(Camera intrinsics data)
Segment Open

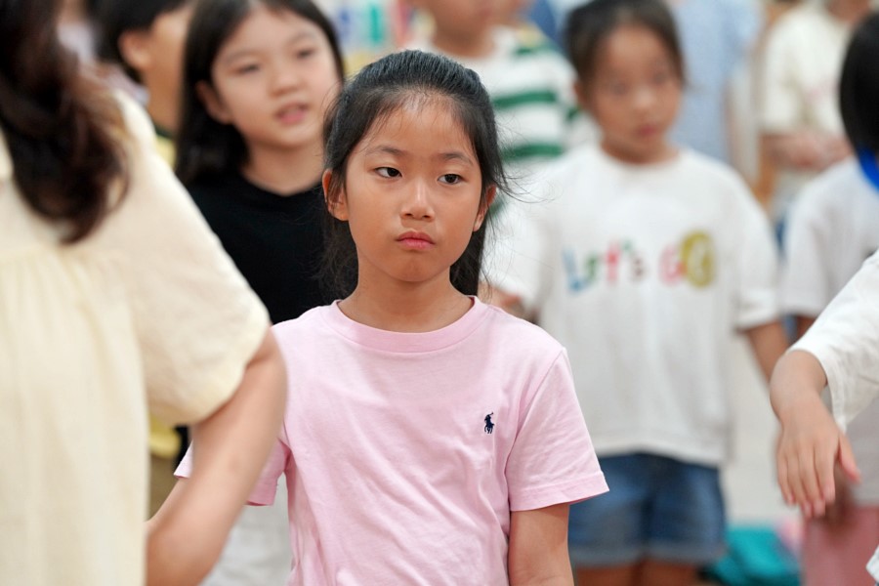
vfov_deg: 7.9
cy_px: 293
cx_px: 440
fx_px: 4224
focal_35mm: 173
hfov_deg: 11.9
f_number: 4
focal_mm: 173
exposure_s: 1/200
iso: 2000
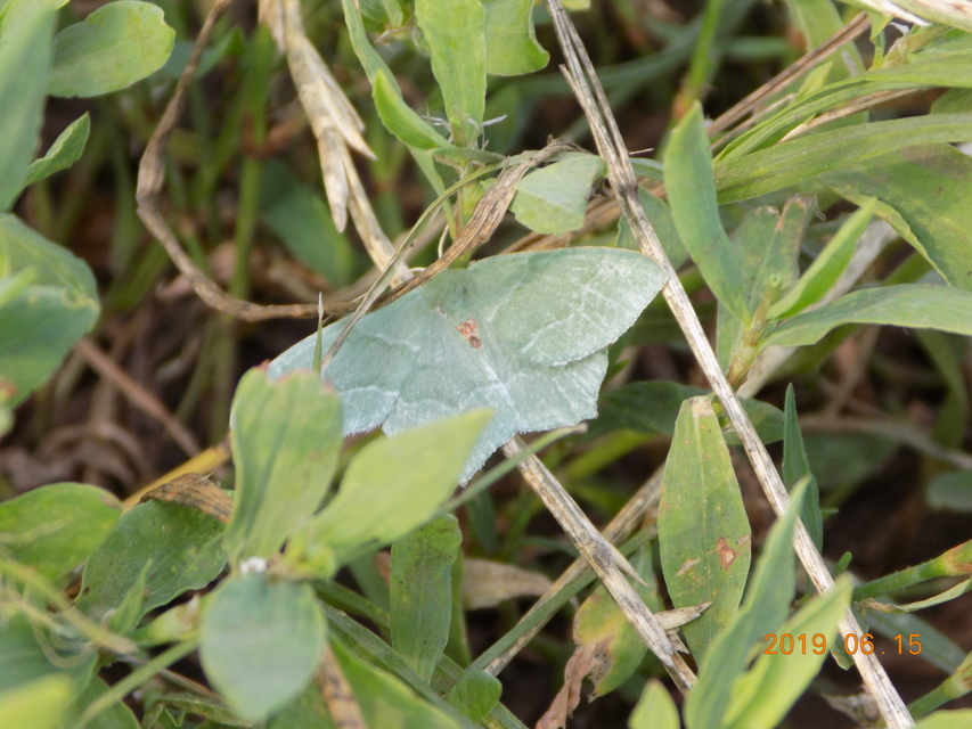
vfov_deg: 12.6
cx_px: 486
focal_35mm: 118
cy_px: 364
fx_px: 3314
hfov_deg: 16.7
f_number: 4.8
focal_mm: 20.9
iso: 80
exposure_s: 1/30
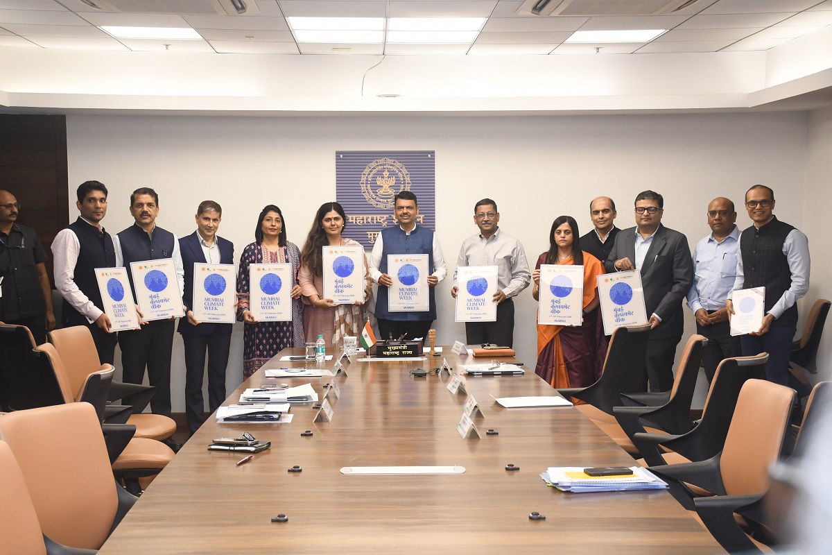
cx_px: 416
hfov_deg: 35.1
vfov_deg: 23.8
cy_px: 278
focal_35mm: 57
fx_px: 1317
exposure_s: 1/125
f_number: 5.6
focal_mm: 38
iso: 1250
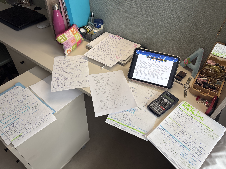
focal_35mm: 26
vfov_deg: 53.1
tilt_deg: -46.2
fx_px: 170
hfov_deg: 67.3
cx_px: 113
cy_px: 84
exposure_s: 1/121
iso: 125
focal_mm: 5.96
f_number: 1.6
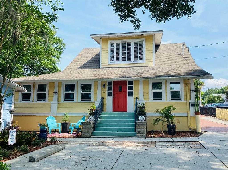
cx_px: 114
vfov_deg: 53.0
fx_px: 171
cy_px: 85
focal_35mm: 26
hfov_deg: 67.3
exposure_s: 1/1838
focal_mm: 4.25
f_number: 1.8
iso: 32
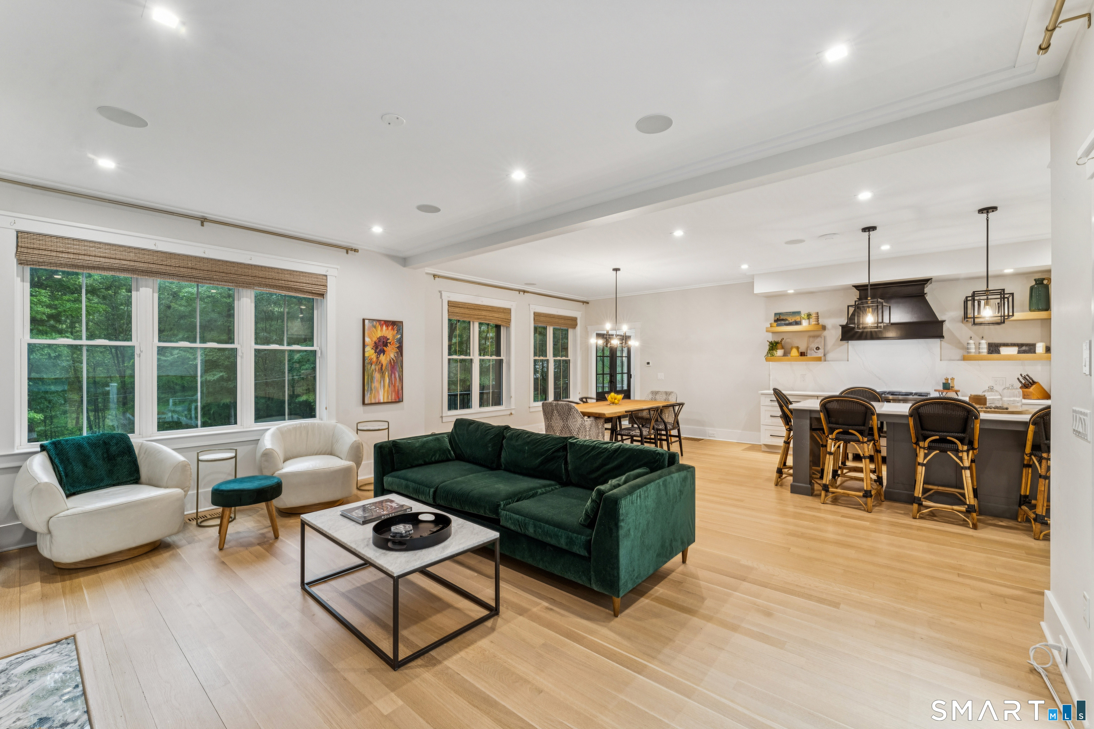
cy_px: 364
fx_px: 453
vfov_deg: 77.7
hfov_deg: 100.8
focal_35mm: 15
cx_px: 547
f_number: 13
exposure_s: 1/6
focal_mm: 14.9
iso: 400
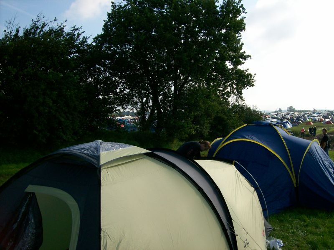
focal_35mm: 36
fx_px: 347
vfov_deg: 39.6
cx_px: 167
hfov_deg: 51.4
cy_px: 125
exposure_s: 1/658
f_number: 4.8
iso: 80
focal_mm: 6
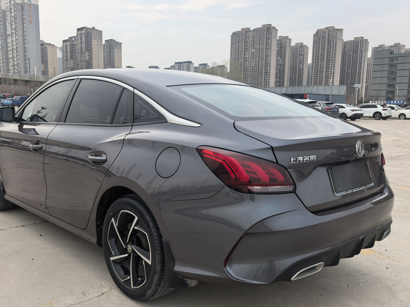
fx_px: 379
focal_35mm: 32
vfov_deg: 44.0
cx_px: 193
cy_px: 175
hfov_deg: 56.8
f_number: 2
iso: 50
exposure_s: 1/1176
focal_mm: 6.98
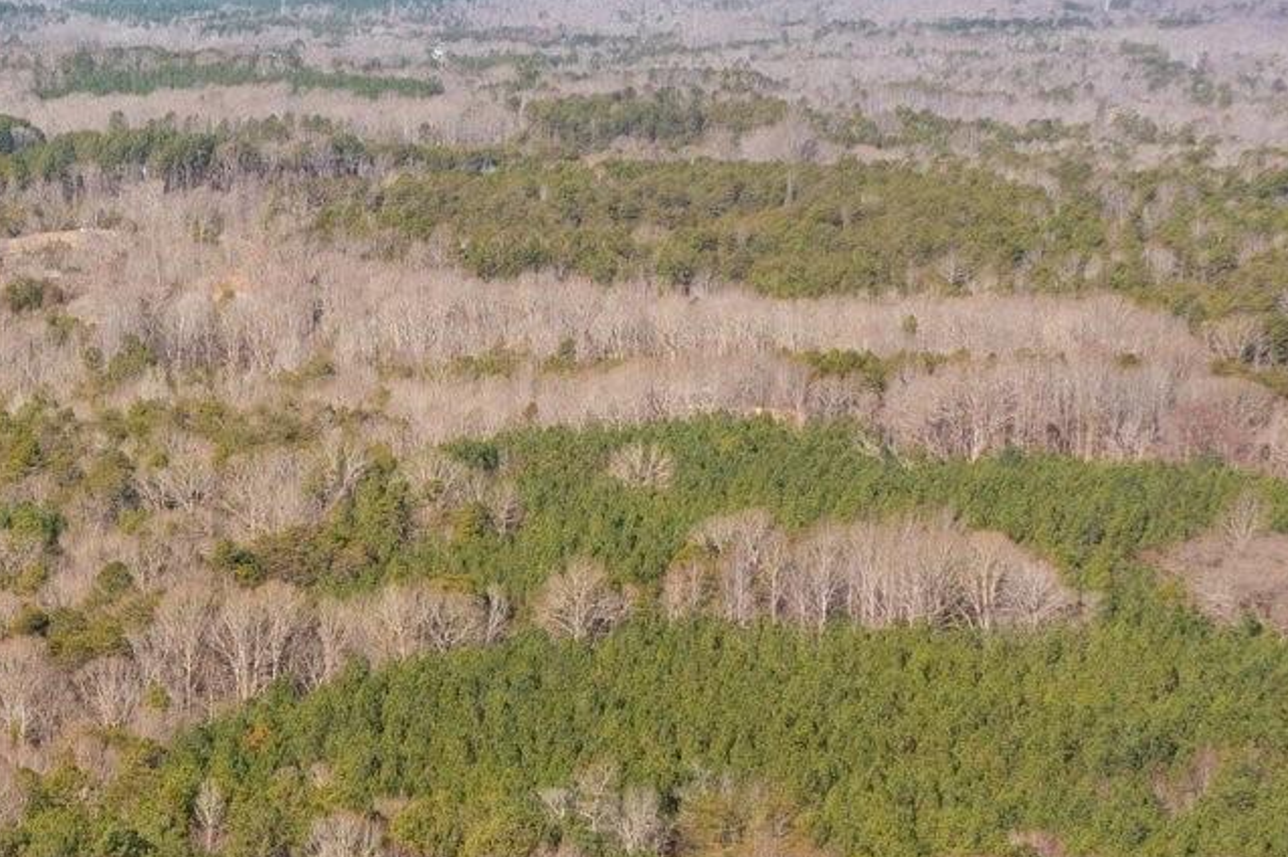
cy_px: 659
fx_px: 3218
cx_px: 42
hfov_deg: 21.9
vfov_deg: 15.1
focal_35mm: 90
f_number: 5.6
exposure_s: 1/400
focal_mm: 10.26
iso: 100
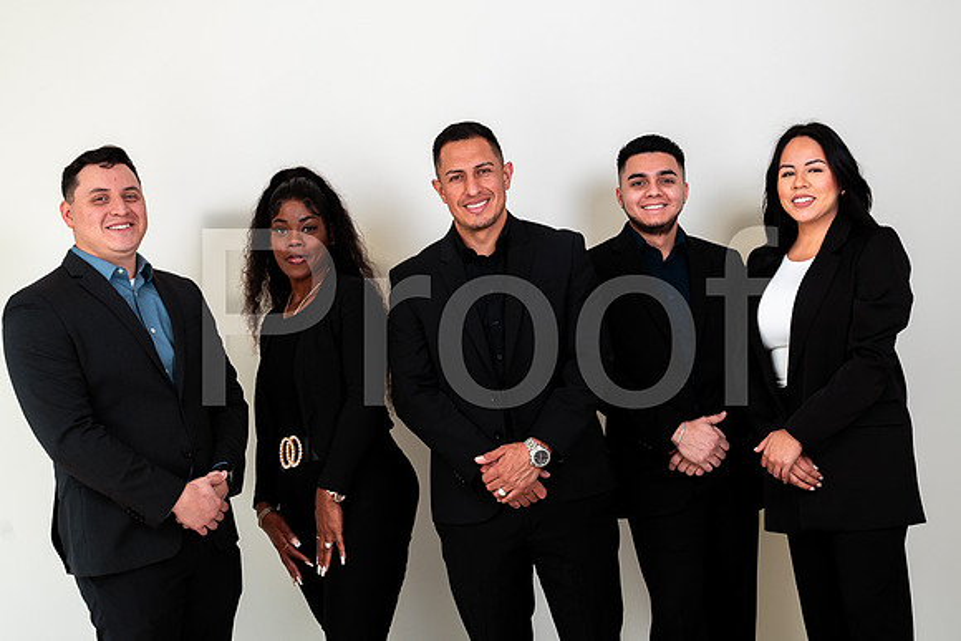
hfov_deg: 33.9
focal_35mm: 59
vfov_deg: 23.0
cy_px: 320
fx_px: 1575
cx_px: 480
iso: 200
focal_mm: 59
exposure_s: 1/160
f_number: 5.6
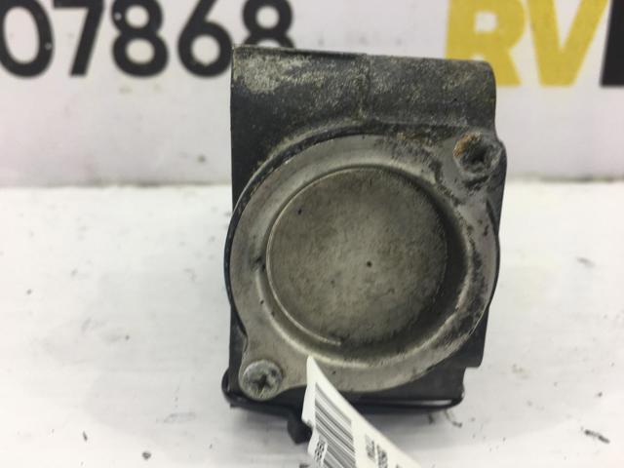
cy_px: 234
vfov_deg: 48.2
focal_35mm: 29
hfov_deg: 61.7
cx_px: 312
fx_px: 523
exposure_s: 1/50
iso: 32
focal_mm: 4.15
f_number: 2.2
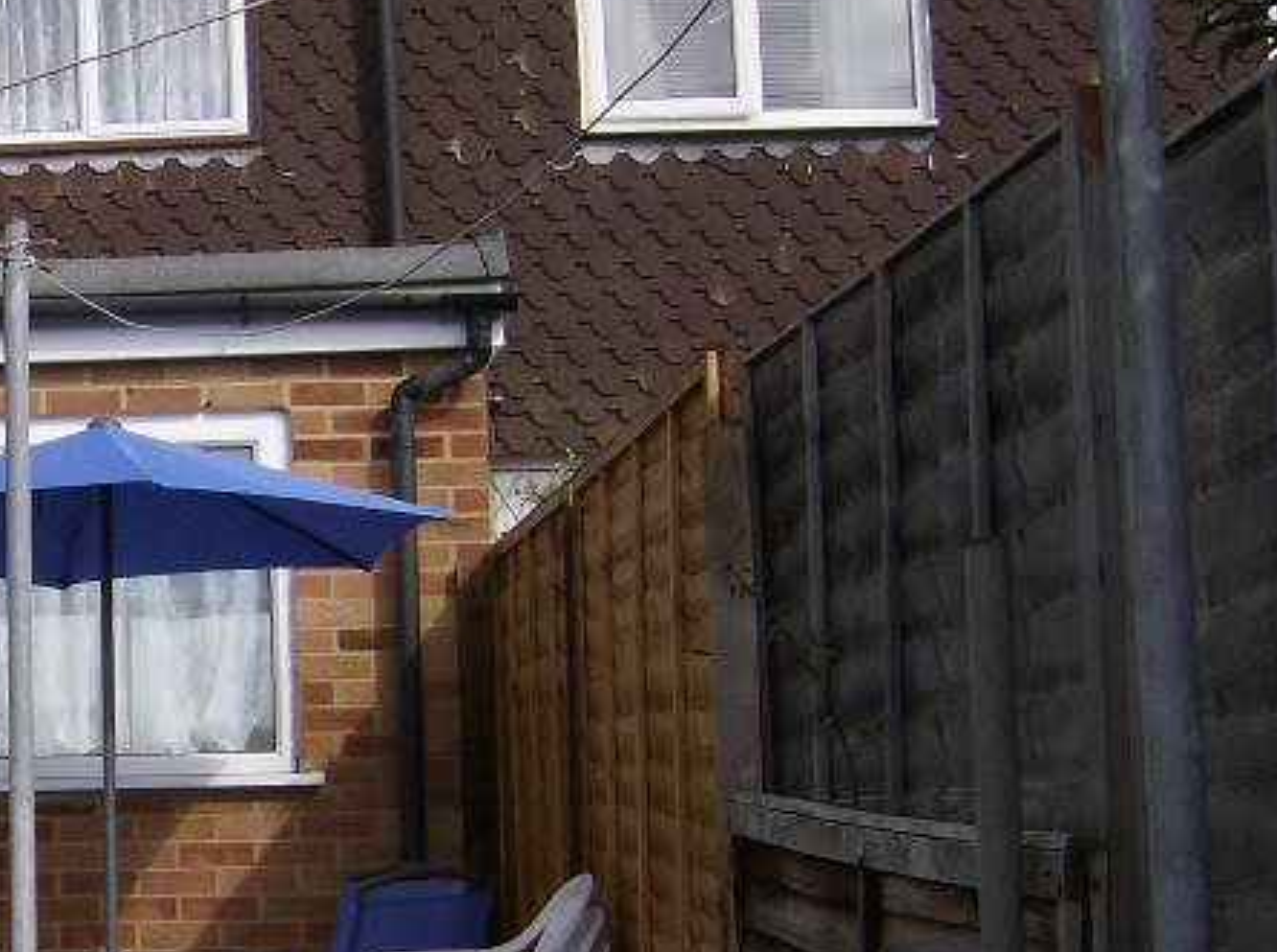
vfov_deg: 17.7
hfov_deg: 22.3
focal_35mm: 83
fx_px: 3055
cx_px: -124
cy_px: 637
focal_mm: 6
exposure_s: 1/608
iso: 100
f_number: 4.7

Segment Closed

#### ACTIVITY:
Starting with the line that has "hfov_deg: 56.8" and ending with the last line of the records, retype every line exactly and only those lines. Do not include the pictures.

#### OUTPUT FOR THIS TASK:
hfov_deg: 56.8
f_number: 2
iso: 50
exposure_s: 1/1176
focal_mm: 6.98
cy_px: 659
fx_px: 3218
cx_px: 42
hfov_deg: 21.9
vfov_deg: 15.1
focal_35mm: 90
f_number: 5.6
exposure_s: 1/400
focal_mm: 10.26
iso: 100
hfov_deg: 33.9
focal_35mm: 59
vfov_deg: 23.0
cy_px: 320
fx_px: 1575
cx_px: 480
iso: 200
focal_mm: 59
exposure_s: 1/160
f_number: 5.6
cy_px: 234
vfov_deg: 48.2
focal_35mm: 29
hfov_deg: 61.7
cx_px: 312
fx_px: 523
exposure_s: 1/50
iso: 32
focal_mm: 4.15
f_number: 2.2
vfov_deg: 17.7
hfov_deg: 22.3
focal_35mm: 83
fx_px: 3055
cx_px: -124
cy_px: 637
focal_mm: 6
exposure_s: 1/608
iso: 100
f_number: 4.7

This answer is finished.